*Task 1:* In the hearing research passage, which two kinds of hearing loss were singled out when considering the degree of hearing loss targeted in newborn screening?
*Task 2:* Give again, word for word, the stretch of the hearing research passage from "Another area was" through "the etiologic assessment.".
═══ Provided text ═══
A fourth area of research was determining the appropriateness of the degree of hearing loss currently targeted in newborn hearing screening, 
specifically bilateral hearing loss of mild degree and unilateral hearing loss. I think the question still remains exactly what is the most appropriate level to screen for, and this was one of the areas 
that the working group felt deserved considerable attention.

Another area was the impact of early identification on outcome in determining how various interventions influenced outcome and how outcome efficacy should be measured. Again there are multiple questions underneath this umbrella. 

A sixth area that was considered to be important had to do with diagnostic assessment, examining the efficacy of the techniques that are currently used, particularly for the diagnosis of the infants who 
are hard of hearing, determine what kind of refinements could be made in assessment protocols, particularly in measuring infants less than 
six months, and developing additional techniques to improve the accuracy and the pace of the etiologic assessment.

And finally, another research issue had to do with examining health care delivery and system issues with the real goal of determining methods to resolve the problem of infants who failed to return for follow-up, those considered loss to follow-up, which is basically I guess the fifty percent number that June was just referring to from their 1999 data.

Other considerations had to do with documenting the natural history of the hearing loss; determination of sensitive periods for various aspects of communication; and assessing or trying to identify or 
understand the types of skills needed by practitioners for the provision of optimal assessment in management services.
═══ Data shown ═══
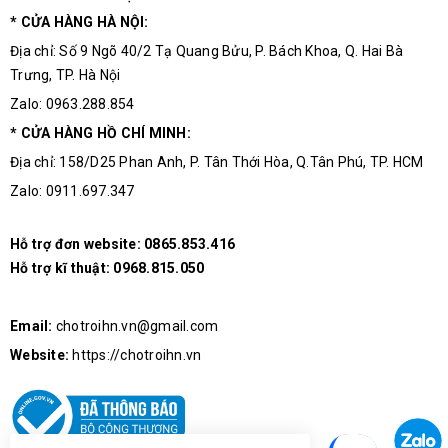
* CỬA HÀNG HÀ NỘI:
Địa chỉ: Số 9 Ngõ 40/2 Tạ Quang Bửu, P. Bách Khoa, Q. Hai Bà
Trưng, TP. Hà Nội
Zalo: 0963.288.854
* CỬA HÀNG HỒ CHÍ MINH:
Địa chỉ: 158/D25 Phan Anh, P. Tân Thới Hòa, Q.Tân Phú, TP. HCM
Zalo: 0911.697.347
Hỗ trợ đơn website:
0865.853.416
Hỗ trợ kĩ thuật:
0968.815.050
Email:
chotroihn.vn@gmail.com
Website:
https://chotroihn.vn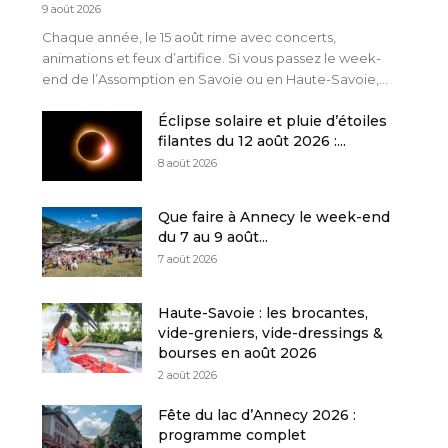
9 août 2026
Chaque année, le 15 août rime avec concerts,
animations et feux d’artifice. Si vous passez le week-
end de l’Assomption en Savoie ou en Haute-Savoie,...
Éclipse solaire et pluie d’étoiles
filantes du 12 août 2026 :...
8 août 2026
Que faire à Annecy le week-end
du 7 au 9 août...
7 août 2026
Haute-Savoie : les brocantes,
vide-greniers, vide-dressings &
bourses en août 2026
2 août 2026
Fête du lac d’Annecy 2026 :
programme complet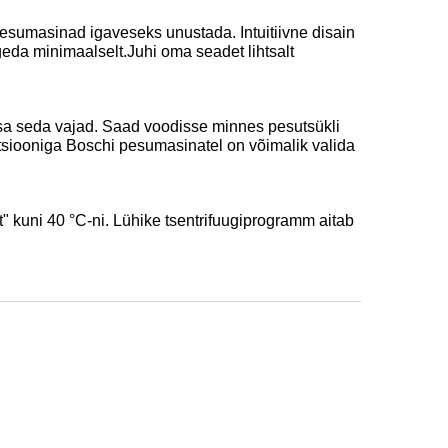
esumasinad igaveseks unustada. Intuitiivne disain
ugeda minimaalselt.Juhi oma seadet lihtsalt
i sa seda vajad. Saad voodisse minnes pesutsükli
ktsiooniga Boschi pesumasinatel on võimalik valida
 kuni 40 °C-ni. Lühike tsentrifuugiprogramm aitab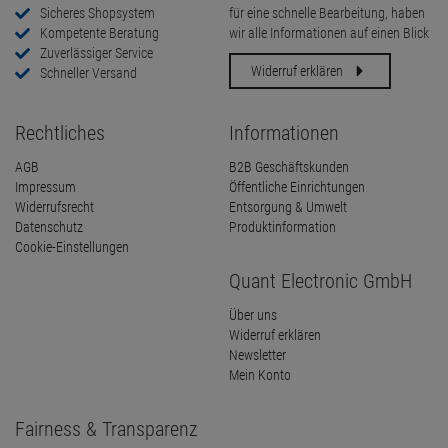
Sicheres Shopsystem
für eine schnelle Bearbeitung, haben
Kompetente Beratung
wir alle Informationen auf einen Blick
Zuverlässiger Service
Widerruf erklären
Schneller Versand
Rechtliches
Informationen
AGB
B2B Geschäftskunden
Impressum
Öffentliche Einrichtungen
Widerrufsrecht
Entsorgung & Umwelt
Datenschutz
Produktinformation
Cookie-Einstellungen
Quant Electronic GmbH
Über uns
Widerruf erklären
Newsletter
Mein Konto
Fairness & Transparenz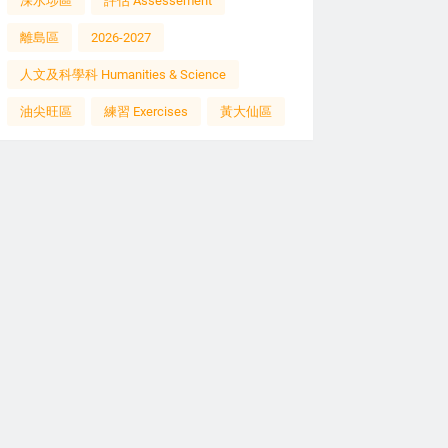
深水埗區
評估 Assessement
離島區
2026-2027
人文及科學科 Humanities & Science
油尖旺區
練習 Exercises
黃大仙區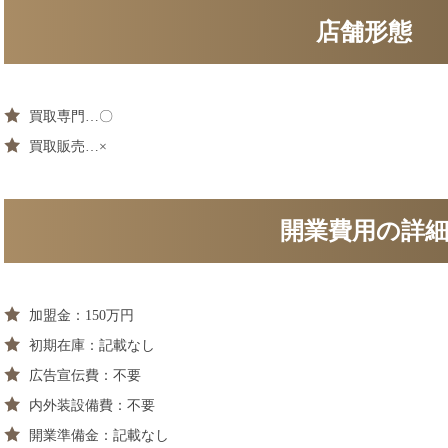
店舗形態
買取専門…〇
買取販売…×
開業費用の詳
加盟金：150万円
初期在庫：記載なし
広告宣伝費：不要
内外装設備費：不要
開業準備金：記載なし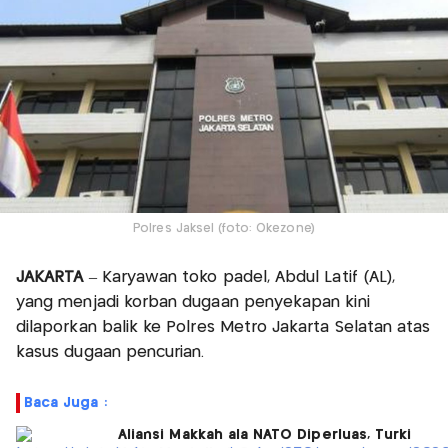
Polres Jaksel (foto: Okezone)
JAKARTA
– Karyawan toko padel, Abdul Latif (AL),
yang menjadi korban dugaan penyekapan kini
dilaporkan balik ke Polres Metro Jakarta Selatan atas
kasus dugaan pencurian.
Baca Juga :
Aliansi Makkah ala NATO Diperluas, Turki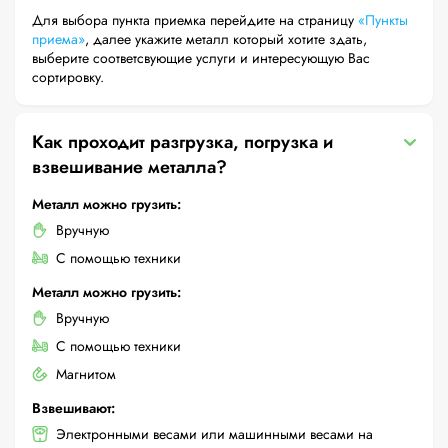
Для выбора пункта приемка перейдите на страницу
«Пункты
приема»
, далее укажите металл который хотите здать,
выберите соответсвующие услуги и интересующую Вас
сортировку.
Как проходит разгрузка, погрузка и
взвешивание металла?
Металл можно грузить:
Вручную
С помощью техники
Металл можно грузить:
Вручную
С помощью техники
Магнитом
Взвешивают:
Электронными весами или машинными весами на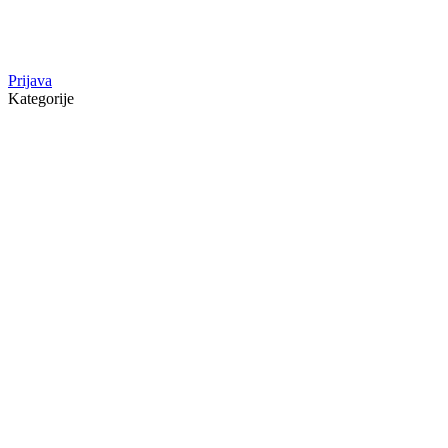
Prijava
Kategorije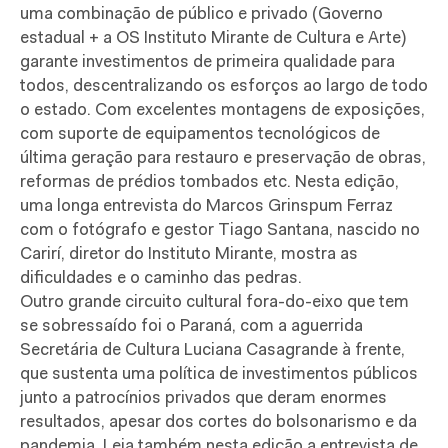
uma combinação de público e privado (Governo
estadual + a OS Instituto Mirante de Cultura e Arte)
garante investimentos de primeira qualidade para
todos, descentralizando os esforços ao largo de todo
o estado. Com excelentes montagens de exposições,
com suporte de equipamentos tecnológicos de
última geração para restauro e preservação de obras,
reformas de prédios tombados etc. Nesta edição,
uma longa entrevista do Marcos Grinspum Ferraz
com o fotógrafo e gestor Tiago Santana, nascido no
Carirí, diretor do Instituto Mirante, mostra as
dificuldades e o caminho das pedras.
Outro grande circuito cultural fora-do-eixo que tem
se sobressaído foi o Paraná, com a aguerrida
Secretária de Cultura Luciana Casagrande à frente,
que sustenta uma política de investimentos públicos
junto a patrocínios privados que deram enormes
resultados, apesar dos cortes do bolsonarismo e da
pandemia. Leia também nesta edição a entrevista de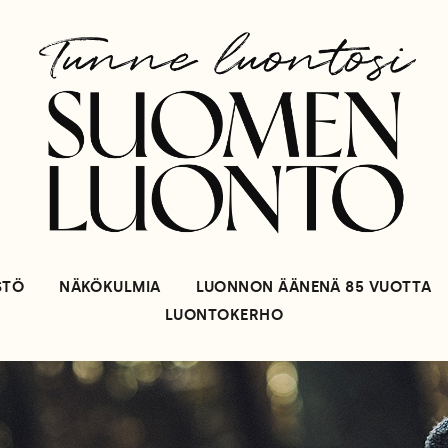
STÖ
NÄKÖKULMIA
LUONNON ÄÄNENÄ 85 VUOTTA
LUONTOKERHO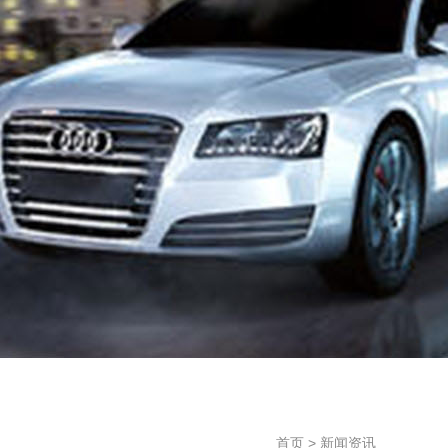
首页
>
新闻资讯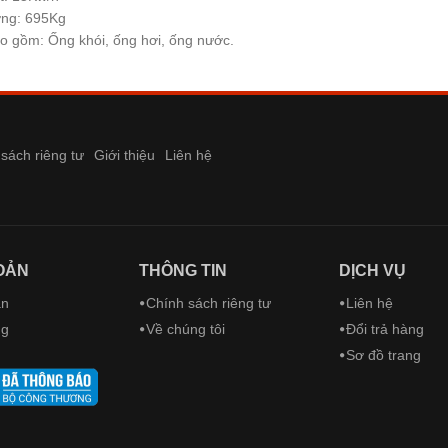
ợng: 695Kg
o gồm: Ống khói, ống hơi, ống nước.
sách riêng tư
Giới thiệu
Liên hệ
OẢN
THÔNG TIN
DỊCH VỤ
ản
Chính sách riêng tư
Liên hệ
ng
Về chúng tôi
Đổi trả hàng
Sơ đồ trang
═══
═══ Data shown ═══
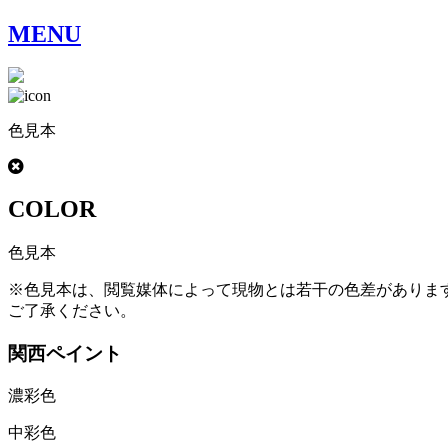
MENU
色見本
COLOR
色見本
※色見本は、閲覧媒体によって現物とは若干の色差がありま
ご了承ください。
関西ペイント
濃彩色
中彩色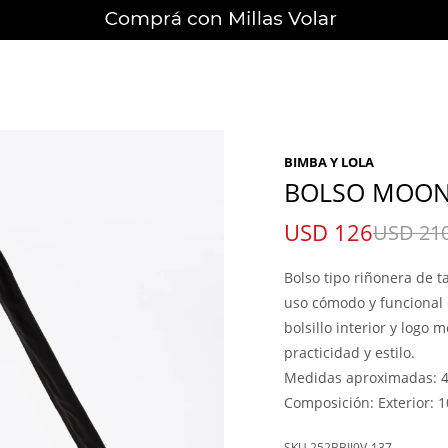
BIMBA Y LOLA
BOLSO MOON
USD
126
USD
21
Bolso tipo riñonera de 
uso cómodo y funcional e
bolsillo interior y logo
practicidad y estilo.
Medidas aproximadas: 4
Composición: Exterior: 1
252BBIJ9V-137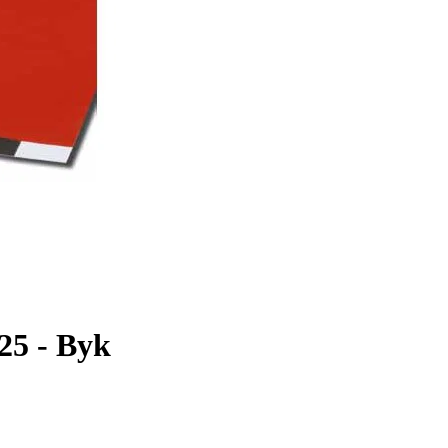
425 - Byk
═══
═══ Data shown ═══
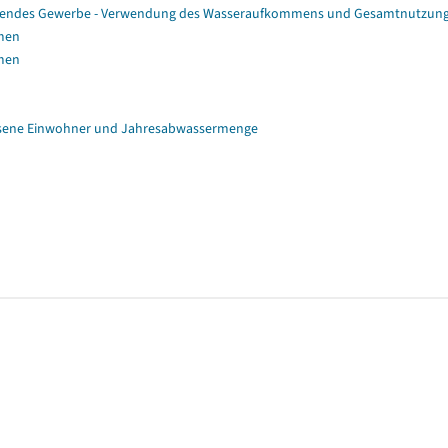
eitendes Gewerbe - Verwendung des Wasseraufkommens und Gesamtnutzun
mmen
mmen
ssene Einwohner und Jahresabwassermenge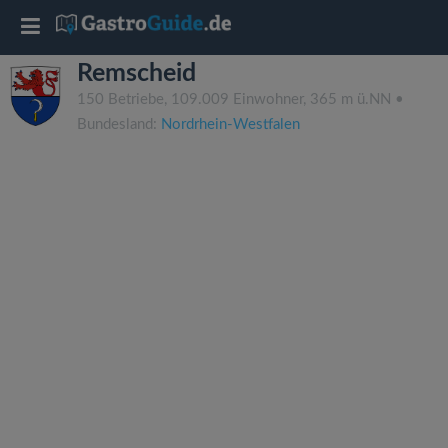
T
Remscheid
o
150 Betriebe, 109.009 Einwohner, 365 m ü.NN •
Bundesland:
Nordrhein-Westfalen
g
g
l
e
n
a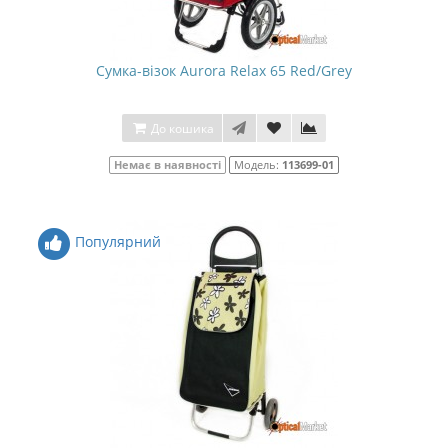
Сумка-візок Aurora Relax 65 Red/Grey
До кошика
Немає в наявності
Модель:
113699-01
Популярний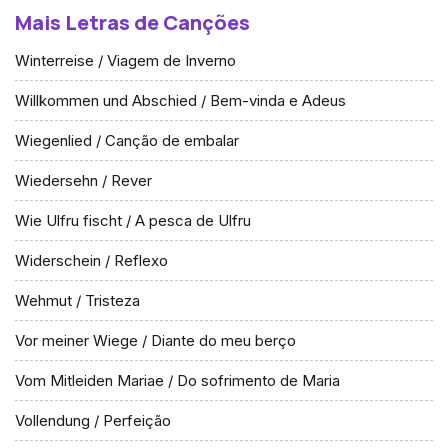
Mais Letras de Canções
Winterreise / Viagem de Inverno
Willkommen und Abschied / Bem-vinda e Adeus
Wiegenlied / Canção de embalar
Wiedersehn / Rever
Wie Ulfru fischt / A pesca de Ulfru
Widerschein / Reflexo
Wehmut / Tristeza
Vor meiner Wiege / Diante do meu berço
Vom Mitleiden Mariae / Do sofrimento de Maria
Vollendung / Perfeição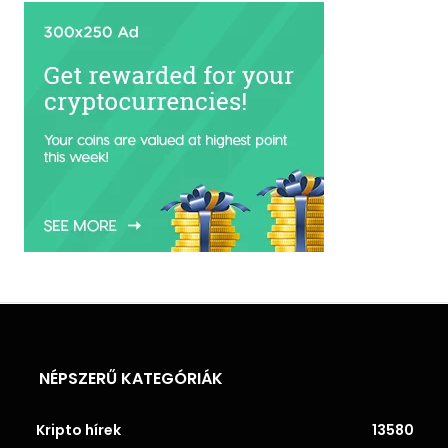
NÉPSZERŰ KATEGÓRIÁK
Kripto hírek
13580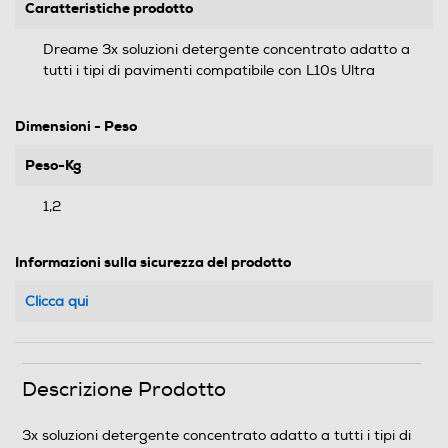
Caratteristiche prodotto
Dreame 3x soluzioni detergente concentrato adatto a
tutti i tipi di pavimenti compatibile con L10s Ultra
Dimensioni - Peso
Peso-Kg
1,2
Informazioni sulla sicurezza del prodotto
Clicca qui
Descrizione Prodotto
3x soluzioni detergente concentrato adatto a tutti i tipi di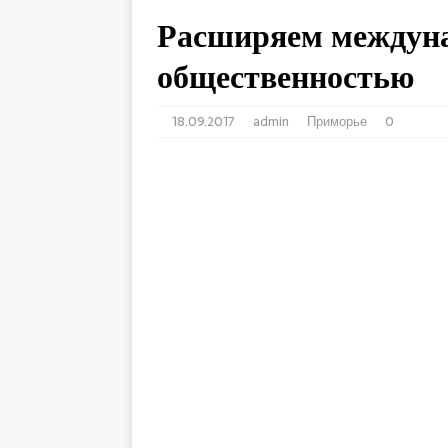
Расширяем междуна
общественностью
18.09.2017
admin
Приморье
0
═══
*Task solution 1:* Bilateral hearing loss of mild degree and unilateral hearing loss.

*Task solution 2:*
Another area was the impact of early identification on outcome in determining how various interventions influenced outcome and how outcome efficacy should be measured. Again there are multiple questions underneath this umbrella. 

A sixth area that was considered to be important had to do with diagnostic assessment, examining the efficacy of the techniques that are currently used, particularly for the diagnosis of the infants who 
are hard of hearing, determine what kind of refinements could be made in assessment protocols, particularly in measuring infants less than 
six months, and developing additional techniques to improve the accuracy and the pace of the etiologic assessment.